Doch der Grüne macht auch die Prioritäten des jungen Mannes klar. „Am liebsten würde er vor dem US-Kongress aussagen.“ Er sehe sich überhaupt nicht als Feind Amerikas. Aber er wisse, dass eine Rückkehr in die Heimat „derzeit unwahrscheinlich“ ist. Seine zweitliebste Option sei Deutschland, an Nummer drei steht Frankreich.

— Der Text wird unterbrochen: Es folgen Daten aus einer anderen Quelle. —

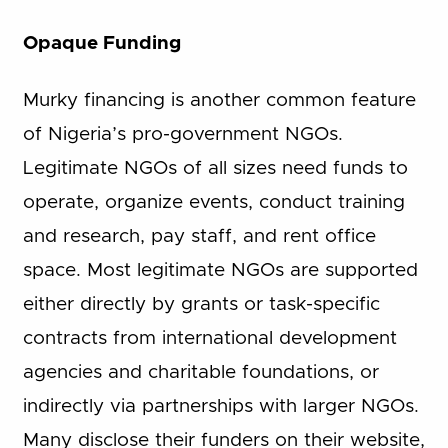
Opaque Funding
Murky financing is another common feature
of Nigeria’s pro-government NGOs.
Legitimate NGOs of all sizes need funds to
operate, organize events, conduct training
and research, pay staff, and rent office
space. Most legitimate NGOs are supported
either directly by grants or task-specific
contracts from international development
agencies and charitable foundations, or
indirectly via partnerships with larger NGOs.
Many disclose their funders on their website,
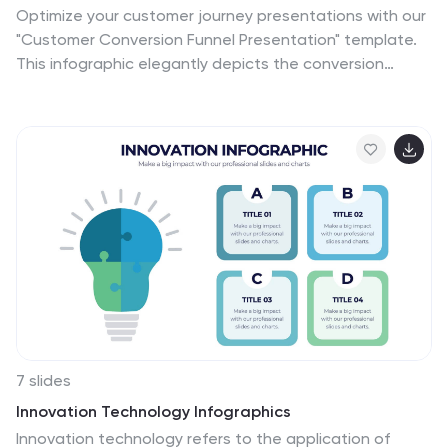
Optimize your customer journey presentations with our
"Customer Conversion Funnel Presentation" template.
This infographic elegantly depicts the conversion
process across distinct stages, using a funnel design
that visually narrows from awareness to action. Each
segment is clearly labeled, simplifying the task of
presenting strategies to enhance each phase of the
customer experience. Ideal for marketers, sales teams,
and strategists, this template helps clarify customer
behavior and improve conversion rates. It’s a vital tool
for any business focused on customer engagement
and optimization. Fully compatible with PowerPoint,
Keynote, and Google Slides, this template is crucial for
effective communication and strategic planning.
7 slides
Innovation Technology Infographics
Innovation technology refers to the application of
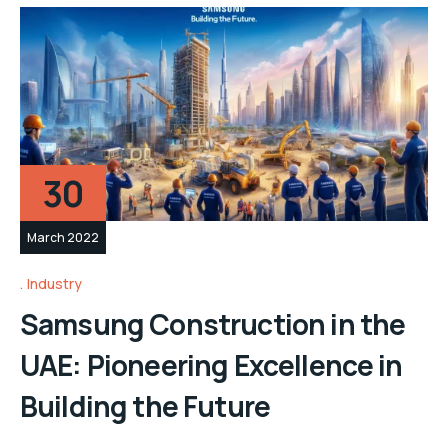
30
March 2022
Industry
Samsung Construction in the
UAE: Pioneering Excellence in
Building the Future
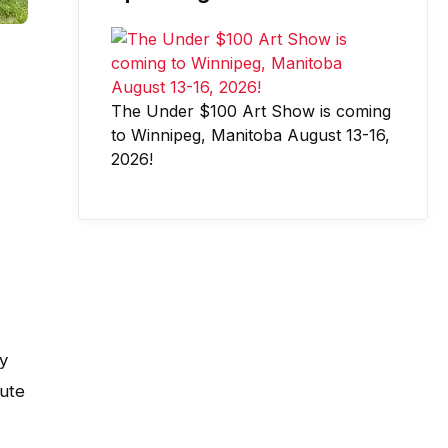
The Under $100 Art Show is coming
to Winnipeg, Manitoba August 13-16,
2026!
y
bute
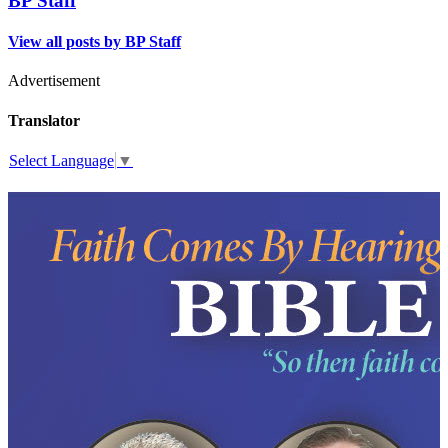
BP Staff
View all posts by BP Staff
Advertisement
Translator
Select Language
▼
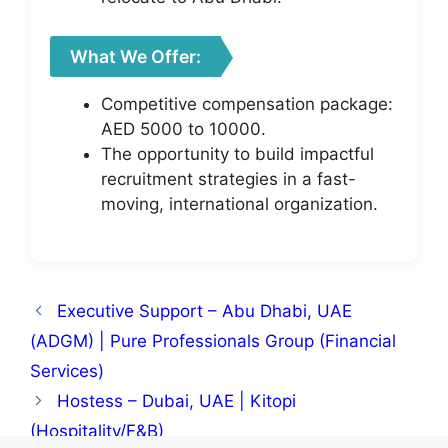
What We Offer:
Competitive compensation package:
AED 5000 to 10000.
The opportunity to build impactful
recruitment strategies in a fast-
moving, international organization.
Executive Support – Abu Dhabi, UAE
(ADGM) | Pure Professionals Group (Financial
Services)
Hostess – Dubai, UAE | Kitopi
(Hospitality/F&B)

„Er hat seine Bereitschaft erklärt, Deutschland bei der Aufklärung zu helfen“, sagt Ströbele. „Er kann sich vorstellen, hierher zu kommen, wenn gesichert ist, dass er danach in Deutschland oder einem vergleichbaren Land bleiben kann und dort sicher ist.“ Eine Aussage vor deutschen Vertretern in Russland komme für ihn nicht in Frage, berichtet der Grüne. „Da hat er Vorbehalte, die ich nicht näher erklären darf und will.“ Bisher war vermutet worden, dass Moskau dahinter steckt, weil es zur Asyl-Bedingung gemacht habe, dass Snowden keine weiteren Informationen preisgibt. Doch der Kreml erklärt gestern, er hätte keine Probleme mit einer Befragung durch deutsche Behörden. Er machte aber gleichzeitig deutlich, dass Snowden sein Asyl verwirkt, sollte er mit freiem Geleit nach Deutschland reisen.
Das heißt, eine Snowden-Aussage gibt es nur gegen ein Bleiberecht. „Jetzt liegt es an uns“, sagt Ströbele. Regierungssprecher Steffen Seibert und Innenminister Hans-Peter Friedrich sagten dazu, man halte eine Vernehmung von Snowden in Moskau für möglich. Ähnlich äußerten sich die SPD. Allerdings ist Snowden selber laut Ströbele nicht dazu bereit. Also kommt nun wieder die Debatte auf, ihm Asyl zu gewähren – das forderte gestern unter anderem Grünen-Chefin Simone Peter. Die Bundesregierung ist seit der Nachricht, dass auch Merkels Handy abgehört wurde, zwar deutlich schlechter auf die USA zu sprechen. Doch ein Asyl für Snowden ist immer noch unwahrscheinlich: Das Auslieferungsersuchen aus Washington liegt schon auf dem Tisch.
Der grüne Politveteran, der als einziger seiner Partei ein Direktmandat für den Bundestag erobert hat, berichtete auch von Details seiner Reise. „Mein Handy, ich hab jetzt so’n Five irgendwas, hab ich im Hotel-Safe gelassen“, erzählt der 74-Jährige. Spätestens jetzt werde er wahrscheinlich von sämtlichen Geheimdiensten abgehört. Und Georg Mascolo, Ex-„Spiegel“-Chefredakteur, der dabei war, erzählte, Snowden sei „freundlich und entspannt“ – „man merkt ihm den Druck überhaupt nicht an“.